Task requirements »
Output nothing but the lines from the line with "2023年6月1至7日：HSBCJUN23" through the end of the listing below, both ends included.

>>>>

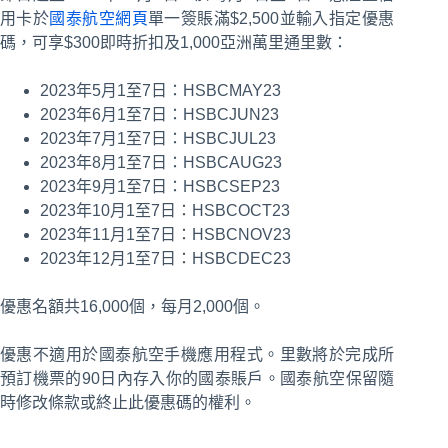
用卡於
國泰航空網頁
單一簽賬滿$2,500並輸入指定優惠
碼，可享$300即時折扣及1,000亞洲萬里通里數：
2023年5月1至7日：HSBCMAY23
2023年6月1至7日：HSBCJUN23
2023年7月1至7日：HSBCJUL23
2023年8月1至7日：HSBCAUG23
2023年9月1至7日：HSBCSEP23
2023年10月1至7日：HSBCOCT23
2023年11月1至7日：HSBCNOV23
2023年12月1至7日：HSBCDEC23
優惠名額共16,000個，每月2,000個。
優惠不適用於國泰航空手機應用程式。里數將於完成所
預訂機票的90日內存入你的國泰賬戶。國泰航空保留隨
時修改條款或終止此優惠碼的權利。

<<<<

Result of the task »
2023年6月1至7日：HSBCJUN23
2023年7月1至7日：HSBCJUL23
2023年8月1至7日：HSBCAUG23
2023年9月1至7日：HSBCSEP23
2023年10月1至7日：HSBCOCT23
2023年11月1至7日：HSBCNOV23
2023年12月1至7日：HSBCDEC23
優惠名額共16,000個，每月2,000個。
優惠不適用於國泰航空手機應用程式。里數將於完成所
預訂機票的90日內存入你的國泰賬戶。國泰航空保留隨
時修改條款或終止此優惠碼的權利。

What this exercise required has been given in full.